Still, Jernigan uses the BrainPort for everything he can. "When your sink gets clogged up, you got pieces laying down on the floor," he said. "It helps you find your pieces."
Jernigan recently demonstrated the device at the University of Pittsburgh Medical Center. He sat with the lollipop in his mouth wearing camera-equipped Oakley sunglasses as Gale Pollock, the center's executive director, stuck simple white felt shapes on a black felt screen. After she placed each shape in front of him, she asked, "Mike, what do you see?" After a few seconds, Jernigan answered correctly each time. "Horizontal line," he said. "Circle." "Diagonal line pointing that way," showing the line's direction with his arm.
"This device does not give you your sight," Jernigan said. "There is not that picture in your head."
"When you were a child, did anyone ever draw a picture on your back?" Beckman asked during a phone interview. He said receiving information via the BrainPort is similar to perceiving a shape sketched on your skin by a person's finger.

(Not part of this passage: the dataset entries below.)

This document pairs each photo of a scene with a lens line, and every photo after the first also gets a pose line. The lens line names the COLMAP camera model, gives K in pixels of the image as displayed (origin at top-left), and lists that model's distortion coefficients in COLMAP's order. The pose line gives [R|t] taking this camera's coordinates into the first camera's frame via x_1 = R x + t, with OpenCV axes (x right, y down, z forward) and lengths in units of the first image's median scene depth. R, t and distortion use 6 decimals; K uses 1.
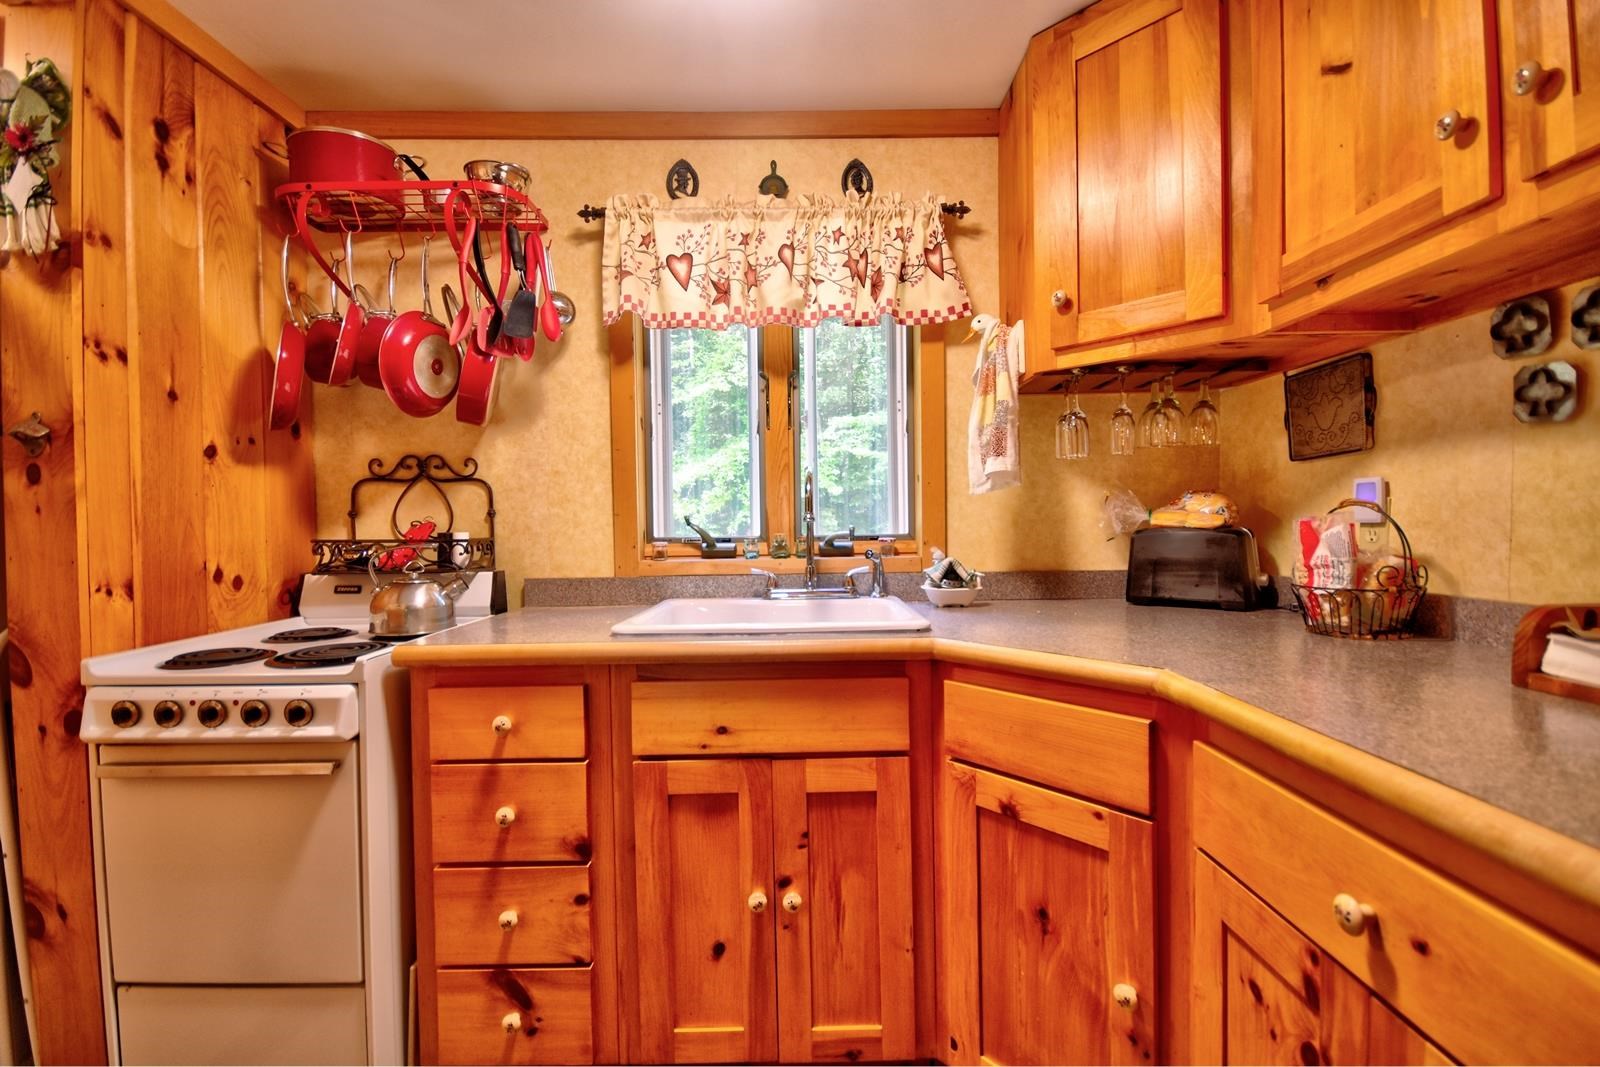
lens RADIAL K [[704.7, 0, 808.3], [0, 704.7, 535.4], [0, 0, 1]] dist [-0.001197, -0.000598]
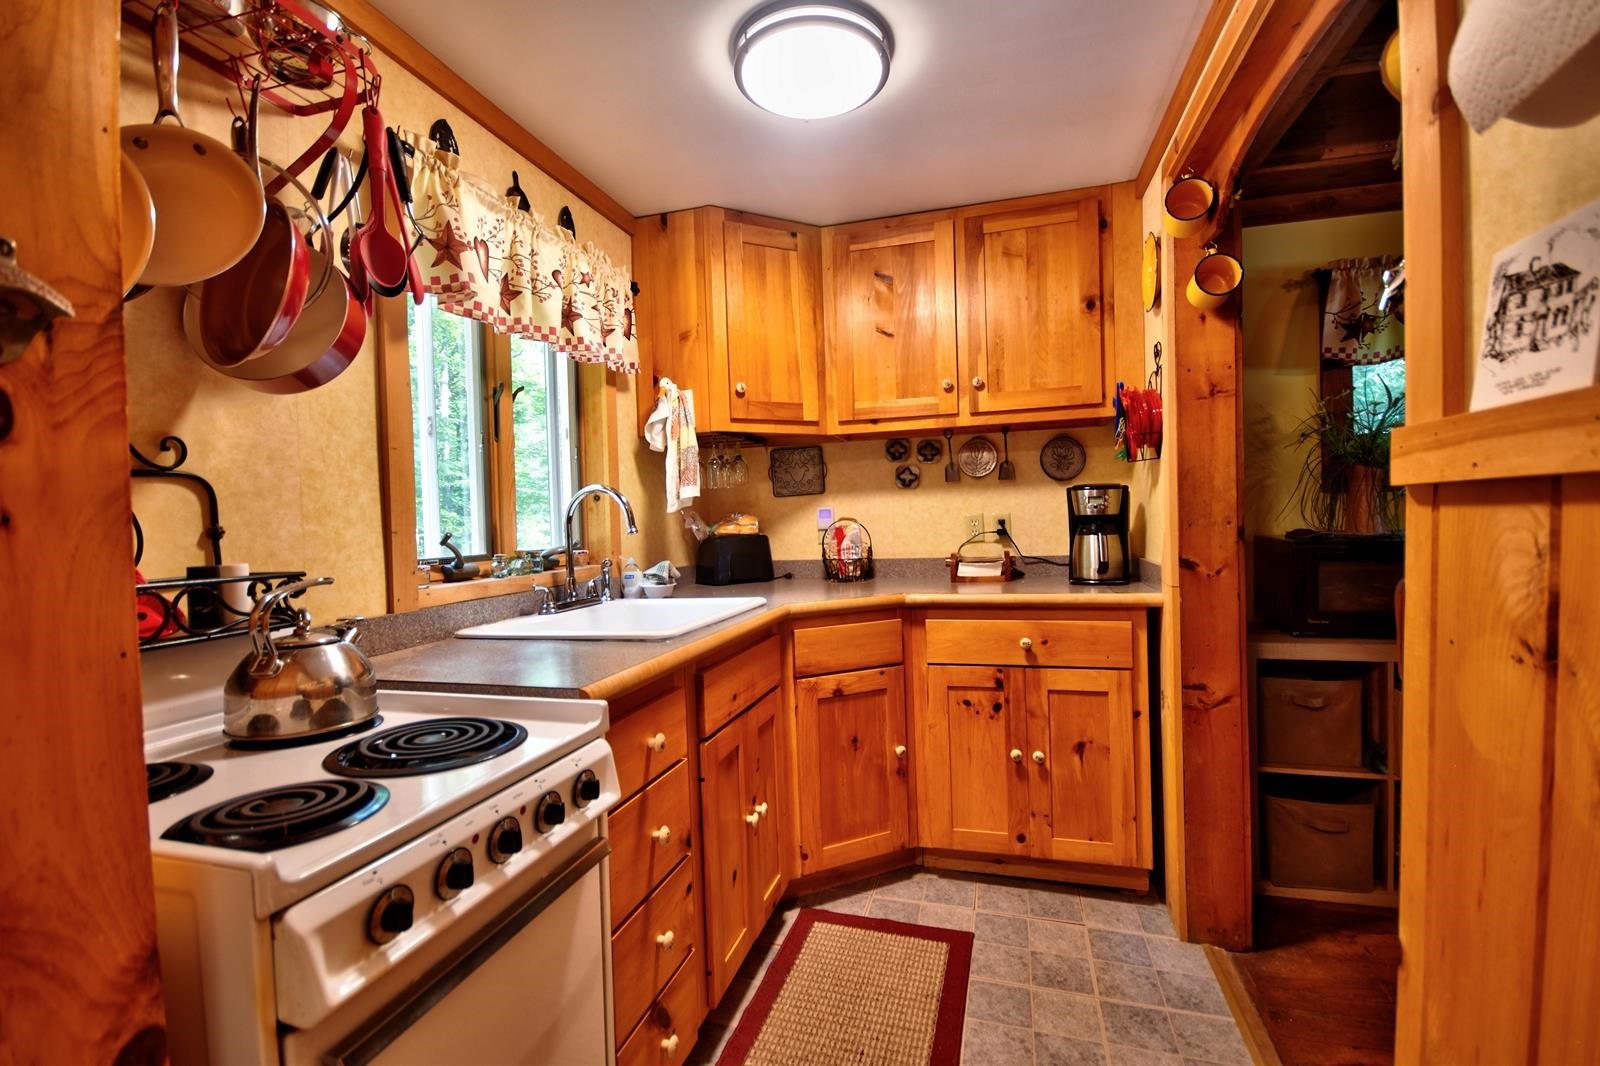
lens RADIAL K [[704.7, 0, 808.3], [0, 704.7, 534.9], [0, 0, 1]] dist [-0.001197, -0.000598]
pose [[0.275146, -0.016885, 0.961254, -0.930225], [0.048218, 0.998830, 0.003744, -0.007883], [-0.960193, 0.045319, 0.275638, 0.370900]]
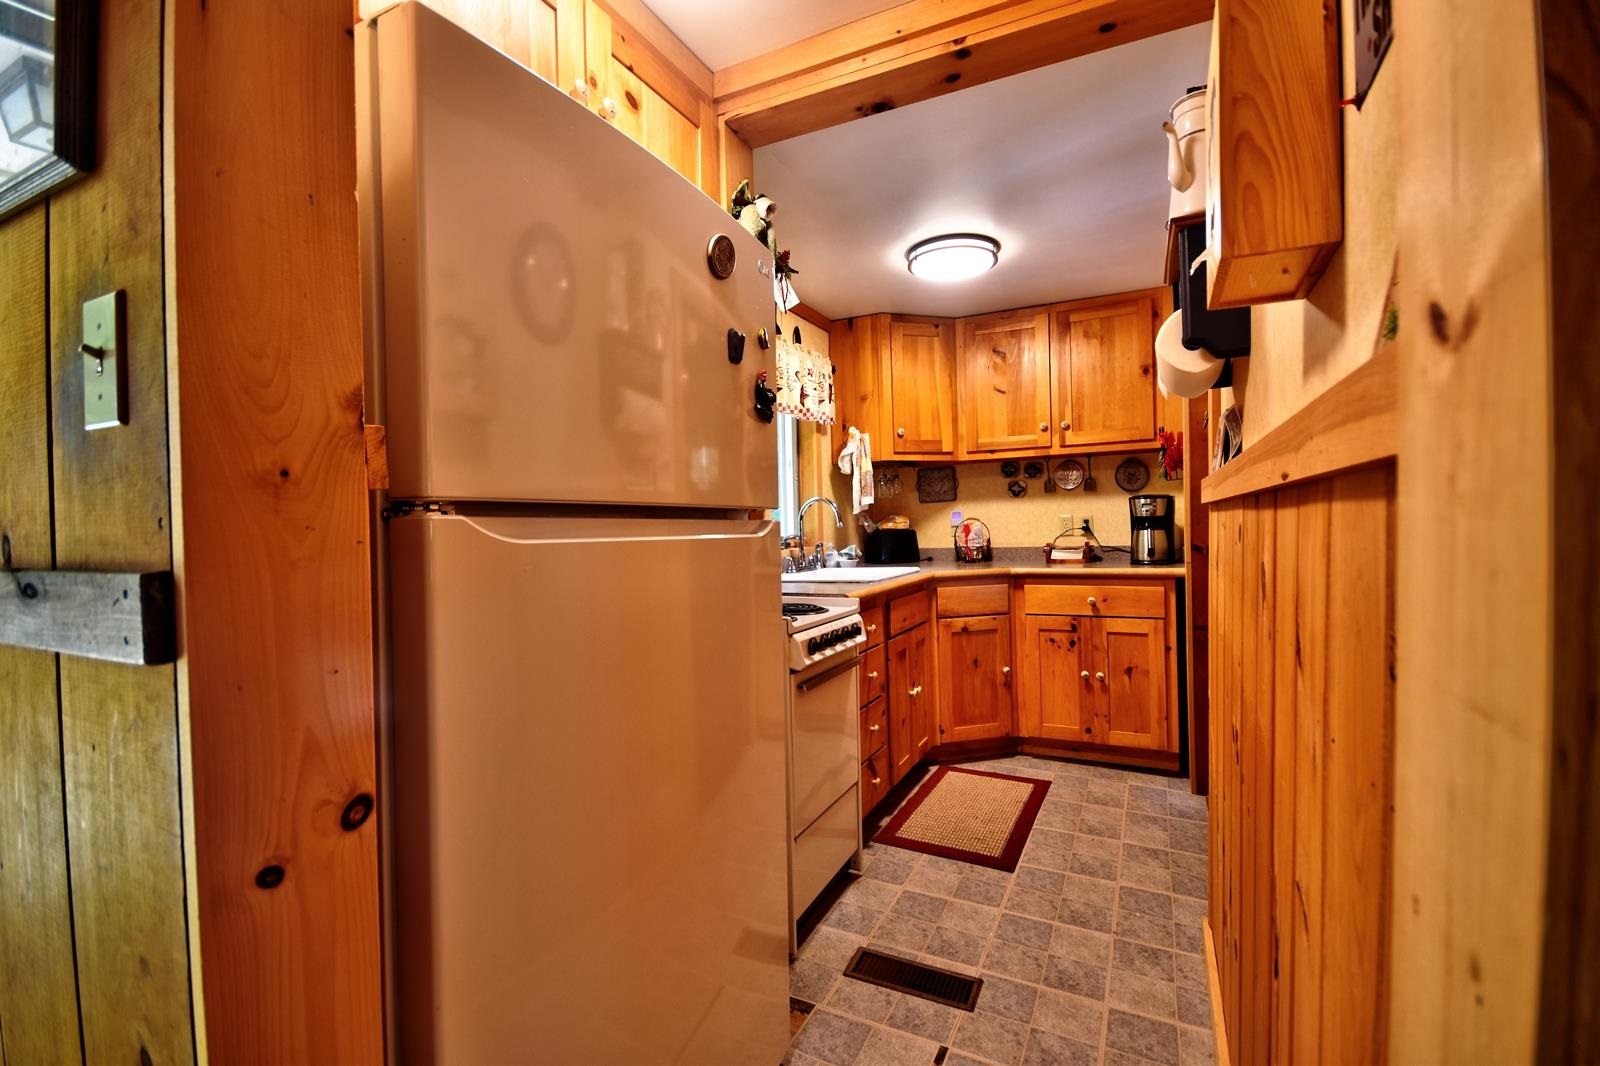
lens RADIAL K [[708.5, 0, 809.6], [0, 708.5, 534.8], [0, 0, 1]] dist [-0.001648, 0.000020]
pose [[0.439444, -0.011812, 0.898192, -1.612987], [0.040037, 0.999177, -0.006449, 0.010584], [-0.897377, 0.038795, 0.439556, 0.204073]]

"It's a first step," said Pollock, a retired Army general. "It's very elementary, but for so many generations the visually impaired and blind have been told, 'I'm sorry, there is nothing that we can do.' "
Nau said the "vision" produced is very rudimentary. "Blocks, shapes -- it's black and white," she said. "There is no stereo vision," or depth perception.
Beckman said the company's mission is not to re-create vision but to provide information. "I think we are in the infancy of this technology," he said.
Paul Bach-y-Rita, the late founder of Wicab, discovered in the late 1990s that the tongue was the ideal place to provide information through tactile stimulation, Beckman said. "There is a high level of nerve endings in the tongue, similar to a finger," he said. "And the tongue is constantly moist, so there is constant electric conductivity."
Beckman said a finger would require 10 times more electric stimulation than the tongue does to produce the same results in the visual cortex.
There are no known risks associated with the BrainPort, according to Nau, though some patients have reported a tingling sensation on their tongues after using the device.
Jernigan said the electric stimulation on his tongue is mild. "You ever stick a nine-volt battery on your tongue?" Jernigan asked during a phone interview. "It feels like that, but less. It's not as intense as that."
Jernigan said he uses the controller to tweak the strength of the stimulation. "You can make it more powerful if you'd like," he said.
Jernigan, who is studying government affairs at Georgetown University but will be moving to St. Petersburg next month to attend the University of South Florida, said the BrainPort allows him a better life.
"For five years I have stared at a blank, black screen," he said. "People are thinking outside of the box, and by doing so, it allows someone like me to have the hope of the possibility that I might see again."